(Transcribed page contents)
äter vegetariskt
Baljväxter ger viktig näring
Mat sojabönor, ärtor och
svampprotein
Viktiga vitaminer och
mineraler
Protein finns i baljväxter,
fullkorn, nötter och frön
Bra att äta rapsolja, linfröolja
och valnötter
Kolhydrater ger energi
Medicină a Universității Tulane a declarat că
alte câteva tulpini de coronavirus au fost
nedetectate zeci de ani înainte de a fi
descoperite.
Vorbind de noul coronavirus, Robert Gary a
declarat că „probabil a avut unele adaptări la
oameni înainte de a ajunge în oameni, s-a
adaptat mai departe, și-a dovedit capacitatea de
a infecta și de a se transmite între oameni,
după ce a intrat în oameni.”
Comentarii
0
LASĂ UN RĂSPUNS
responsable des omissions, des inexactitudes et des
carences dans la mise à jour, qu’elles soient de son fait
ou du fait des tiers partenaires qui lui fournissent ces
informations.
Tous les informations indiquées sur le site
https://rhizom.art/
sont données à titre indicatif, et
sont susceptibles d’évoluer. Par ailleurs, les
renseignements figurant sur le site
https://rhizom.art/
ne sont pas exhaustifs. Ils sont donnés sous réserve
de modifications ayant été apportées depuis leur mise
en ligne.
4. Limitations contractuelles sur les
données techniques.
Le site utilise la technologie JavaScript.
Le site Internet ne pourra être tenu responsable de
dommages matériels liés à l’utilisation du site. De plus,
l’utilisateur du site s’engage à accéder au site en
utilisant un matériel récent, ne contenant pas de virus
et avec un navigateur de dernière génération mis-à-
* * *
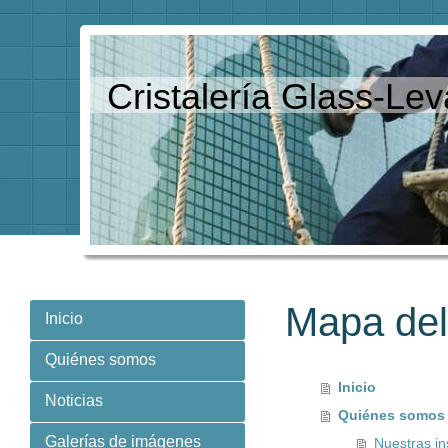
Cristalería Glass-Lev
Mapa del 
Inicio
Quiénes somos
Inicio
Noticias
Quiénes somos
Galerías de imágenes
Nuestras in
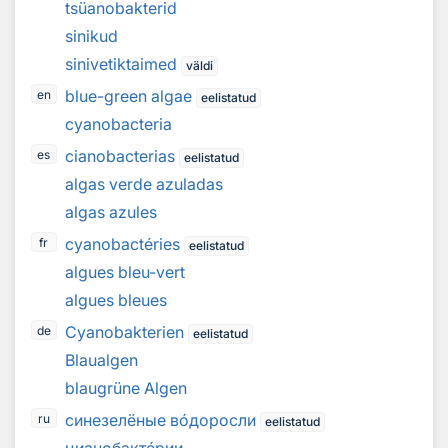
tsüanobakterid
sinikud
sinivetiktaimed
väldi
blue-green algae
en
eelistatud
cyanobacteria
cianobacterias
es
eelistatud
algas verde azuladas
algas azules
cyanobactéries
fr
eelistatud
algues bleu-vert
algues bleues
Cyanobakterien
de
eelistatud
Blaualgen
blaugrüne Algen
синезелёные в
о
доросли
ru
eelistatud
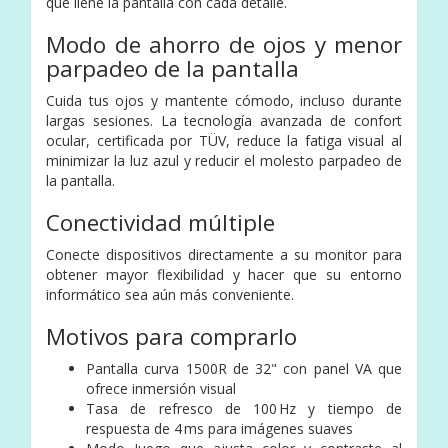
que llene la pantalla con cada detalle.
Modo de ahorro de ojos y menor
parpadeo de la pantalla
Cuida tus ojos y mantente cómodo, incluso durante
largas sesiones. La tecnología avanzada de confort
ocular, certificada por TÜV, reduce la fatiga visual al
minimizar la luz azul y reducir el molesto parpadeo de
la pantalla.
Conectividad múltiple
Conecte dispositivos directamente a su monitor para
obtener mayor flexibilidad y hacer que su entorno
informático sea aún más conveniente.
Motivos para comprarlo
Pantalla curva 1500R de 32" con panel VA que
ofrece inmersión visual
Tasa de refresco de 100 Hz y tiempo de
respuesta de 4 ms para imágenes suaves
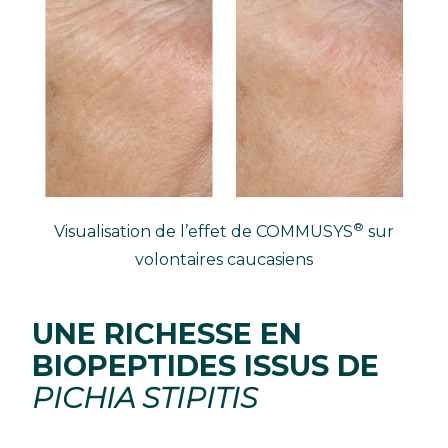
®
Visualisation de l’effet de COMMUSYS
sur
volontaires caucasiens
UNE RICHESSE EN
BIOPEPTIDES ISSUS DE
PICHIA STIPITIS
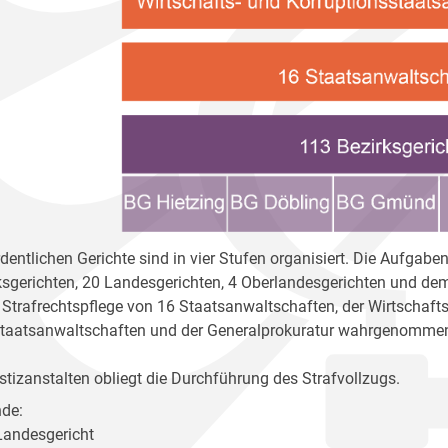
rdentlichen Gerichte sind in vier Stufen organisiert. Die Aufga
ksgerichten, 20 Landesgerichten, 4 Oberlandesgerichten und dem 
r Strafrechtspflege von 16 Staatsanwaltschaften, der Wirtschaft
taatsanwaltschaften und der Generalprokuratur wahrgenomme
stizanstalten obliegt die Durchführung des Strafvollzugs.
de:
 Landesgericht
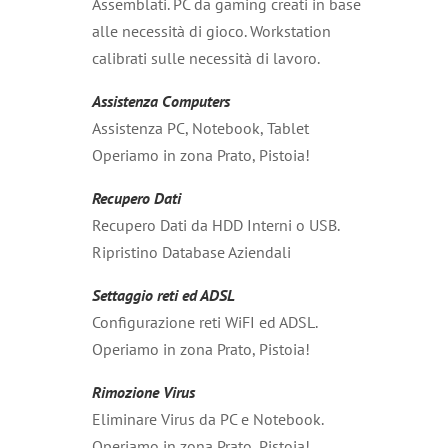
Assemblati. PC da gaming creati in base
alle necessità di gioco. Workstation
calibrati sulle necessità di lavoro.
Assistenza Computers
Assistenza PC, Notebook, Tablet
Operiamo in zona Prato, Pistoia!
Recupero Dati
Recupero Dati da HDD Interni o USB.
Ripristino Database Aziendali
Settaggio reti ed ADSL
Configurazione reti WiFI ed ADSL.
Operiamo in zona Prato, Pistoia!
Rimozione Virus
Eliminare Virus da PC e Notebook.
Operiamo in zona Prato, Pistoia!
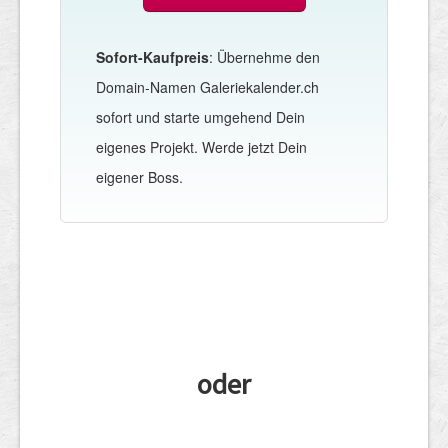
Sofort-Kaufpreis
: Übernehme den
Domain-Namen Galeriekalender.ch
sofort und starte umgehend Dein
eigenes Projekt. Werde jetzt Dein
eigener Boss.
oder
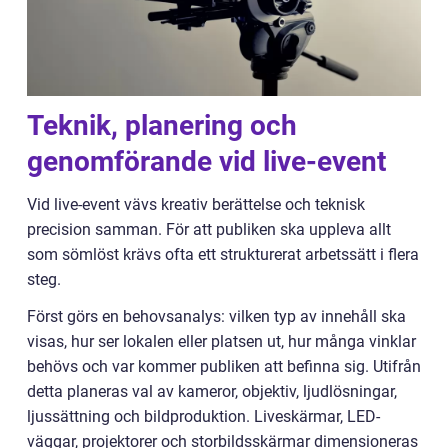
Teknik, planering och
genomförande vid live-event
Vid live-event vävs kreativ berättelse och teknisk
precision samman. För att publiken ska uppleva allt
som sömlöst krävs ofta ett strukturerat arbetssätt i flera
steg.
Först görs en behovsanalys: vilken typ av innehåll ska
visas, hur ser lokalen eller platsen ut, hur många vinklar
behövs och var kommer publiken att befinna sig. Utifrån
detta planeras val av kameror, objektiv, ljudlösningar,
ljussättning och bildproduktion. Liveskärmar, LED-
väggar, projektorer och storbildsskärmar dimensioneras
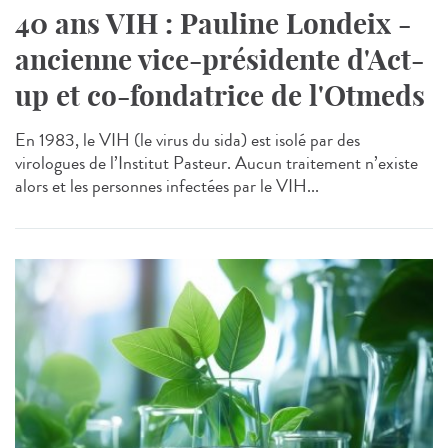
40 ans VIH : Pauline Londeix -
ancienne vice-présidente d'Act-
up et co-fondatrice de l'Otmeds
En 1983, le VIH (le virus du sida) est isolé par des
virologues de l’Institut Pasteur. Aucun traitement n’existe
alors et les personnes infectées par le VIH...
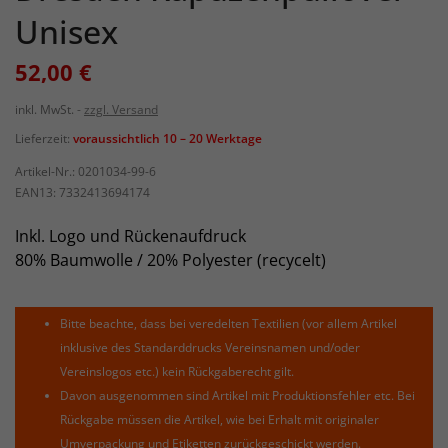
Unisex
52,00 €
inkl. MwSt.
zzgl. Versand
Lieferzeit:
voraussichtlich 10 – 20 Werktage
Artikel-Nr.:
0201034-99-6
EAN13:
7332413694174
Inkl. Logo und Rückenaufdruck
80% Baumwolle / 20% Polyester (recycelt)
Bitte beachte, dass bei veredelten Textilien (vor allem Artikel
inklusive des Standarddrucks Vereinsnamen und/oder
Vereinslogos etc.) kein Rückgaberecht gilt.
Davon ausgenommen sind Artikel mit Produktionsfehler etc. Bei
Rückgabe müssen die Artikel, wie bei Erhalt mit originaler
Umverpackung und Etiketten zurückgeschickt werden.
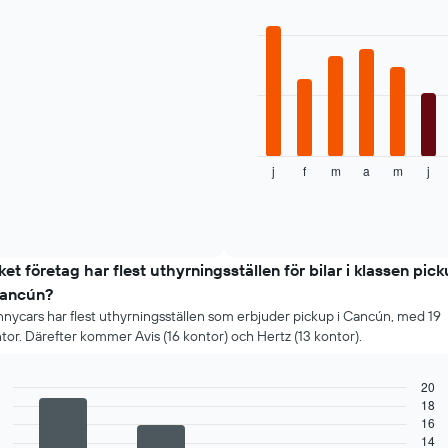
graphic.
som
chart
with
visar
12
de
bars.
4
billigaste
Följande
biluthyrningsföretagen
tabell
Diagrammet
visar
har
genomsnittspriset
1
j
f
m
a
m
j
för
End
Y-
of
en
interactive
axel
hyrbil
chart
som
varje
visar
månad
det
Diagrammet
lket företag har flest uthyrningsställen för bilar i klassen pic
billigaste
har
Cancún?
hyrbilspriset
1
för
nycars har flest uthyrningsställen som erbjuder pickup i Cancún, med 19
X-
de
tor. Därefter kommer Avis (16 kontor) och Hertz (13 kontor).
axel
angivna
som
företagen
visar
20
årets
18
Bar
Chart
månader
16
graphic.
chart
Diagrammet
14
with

(EXERCISE DIRECTIONS) Of all the lines in the records, how many have the word "reti"? Write only the number.

(RESPONSE TO THIS TASK) 2